Desafios para a prática da leitura no Brasil

Enviada em 03/04/2021

Em 1808, a família real portuguesa adentra a colônia brasileira, levando consigo a sua biblioteca marcada por diversos livros da cultura europeia, mas a maior parte da população não teve acesso a esses livros, uma vez que eles eram destinados à elite.No contexto brasileiro atual, percebe-se a continuação de desafios para consolidar a prática da leitura, perpetuando um problema histórico da massa social que é privada de ler, apesar da importância dessa ação como estimuladora de conhecimento e lazer.Nesse sentido, devido à pouca atuação Estatal e à formação educacional deficitária emerge um problema complexo, sendo fulcral a sua desestruturação.

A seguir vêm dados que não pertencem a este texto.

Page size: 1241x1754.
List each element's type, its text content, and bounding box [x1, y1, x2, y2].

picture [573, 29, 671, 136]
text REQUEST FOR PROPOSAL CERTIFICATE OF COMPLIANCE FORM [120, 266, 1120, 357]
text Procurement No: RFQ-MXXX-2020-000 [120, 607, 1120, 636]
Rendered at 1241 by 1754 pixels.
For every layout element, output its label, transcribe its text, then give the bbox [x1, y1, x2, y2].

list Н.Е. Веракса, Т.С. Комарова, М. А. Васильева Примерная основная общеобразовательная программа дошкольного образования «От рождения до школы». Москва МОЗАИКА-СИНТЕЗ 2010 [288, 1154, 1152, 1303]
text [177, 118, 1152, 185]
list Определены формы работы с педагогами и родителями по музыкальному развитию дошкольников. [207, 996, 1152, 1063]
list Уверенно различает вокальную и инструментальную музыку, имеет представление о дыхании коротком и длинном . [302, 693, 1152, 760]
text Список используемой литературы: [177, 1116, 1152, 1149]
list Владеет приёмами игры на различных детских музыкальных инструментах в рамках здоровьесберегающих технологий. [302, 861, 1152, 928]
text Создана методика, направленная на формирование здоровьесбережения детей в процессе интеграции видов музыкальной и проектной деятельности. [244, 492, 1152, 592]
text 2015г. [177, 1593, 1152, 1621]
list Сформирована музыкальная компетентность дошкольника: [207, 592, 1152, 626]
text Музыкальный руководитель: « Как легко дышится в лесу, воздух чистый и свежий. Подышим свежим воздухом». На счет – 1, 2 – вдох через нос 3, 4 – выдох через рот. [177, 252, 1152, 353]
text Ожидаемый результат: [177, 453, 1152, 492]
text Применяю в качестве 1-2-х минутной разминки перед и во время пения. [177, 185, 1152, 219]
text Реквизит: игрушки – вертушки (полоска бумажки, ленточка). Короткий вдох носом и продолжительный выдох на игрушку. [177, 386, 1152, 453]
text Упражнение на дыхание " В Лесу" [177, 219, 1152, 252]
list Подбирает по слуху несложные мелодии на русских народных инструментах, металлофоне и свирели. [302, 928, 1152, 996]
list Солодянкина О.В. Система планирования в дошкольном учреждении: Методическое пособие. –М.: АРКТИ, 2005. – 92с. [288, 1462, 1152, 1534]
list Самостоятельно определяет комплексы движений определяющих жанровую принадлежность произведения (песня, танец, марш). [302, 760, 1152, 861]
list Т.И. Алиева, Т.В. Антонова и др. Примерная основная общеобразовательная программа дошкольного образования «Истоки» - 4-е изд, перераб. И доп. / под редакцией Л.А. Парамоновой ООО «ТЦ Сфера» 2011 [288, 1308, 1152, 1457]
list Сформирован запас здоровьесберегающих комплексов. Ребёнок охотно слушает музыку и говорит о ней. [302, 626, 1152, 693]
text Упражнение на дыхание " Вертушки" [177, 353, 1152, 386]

Em primeiro plano, destaca-se, por parte do Estado, a precariedade de ações que estimulem o ato de ler entre os brasileiros, o que contraria o direito constitucional ao lazer e a mecanismos de educação, como os livros.A esse respeito, o filósofo iluminista Jonh Lock defende que “As leis fizeram-se para os homens e não para as leis”, ou seja, não basta apenas a criação de leis sem uma verificação delas na realidade social.Nessa lógica, entretanto, a legislação, por vezes, impede que haja a prática da leitura não somente ao dificultar o acesso a livros por meio da não implantação, por exemplo, de subsídios literários para os estudantes de baixa renda, mas também ao não investir na construção de bibliotecas públicas para proporcionar educação gratuita e cidadania.

Além disso, má influencia das escolas também contribui para a continuação da problemática.Sob essa ótica, o teólogo Rubem Alves alega que as escolas podem ser comparadas a assas ou a gaiolas, haja visto que podem proporcionar libertação ou limitação.Nesse contexto, a forma como os alunos vêem a leitura, muitas vezes como um ato entediante, pode ser moldada pela própria instituição, tendo em vista que o método tradicional de ensino, geralmente, tem se preocupado menos com a construção de um pensamento autônomo do estudante e mais com o simples cumprimento da carga horária das escolas, o que é refletido pelo Programa Internacional de Avaliação de Alunos que mostrou a grande negligência dos alunos em ler, cerca de 50%.

Portanto, necessita-se mitigar esse entrave.Para isso, cabe ao Ministério da Educação formular um auxílio literário para classes baixas por meio da inclusão dessa estratégia na base de Diretrizes Orçamentárias, com a finalidade de acessibilizar o acesso a livros, bem como de desinstituir a visão deturpada existente sobre a leitura.Ademais, cabe as instituições de ensino apoiarem essa ação por intermédio da sua divulgação em meios midiáticos, como as redes sociais. Assim, possivelmente, a prática da leitura será ampliada, contrariando o passado histórico do País.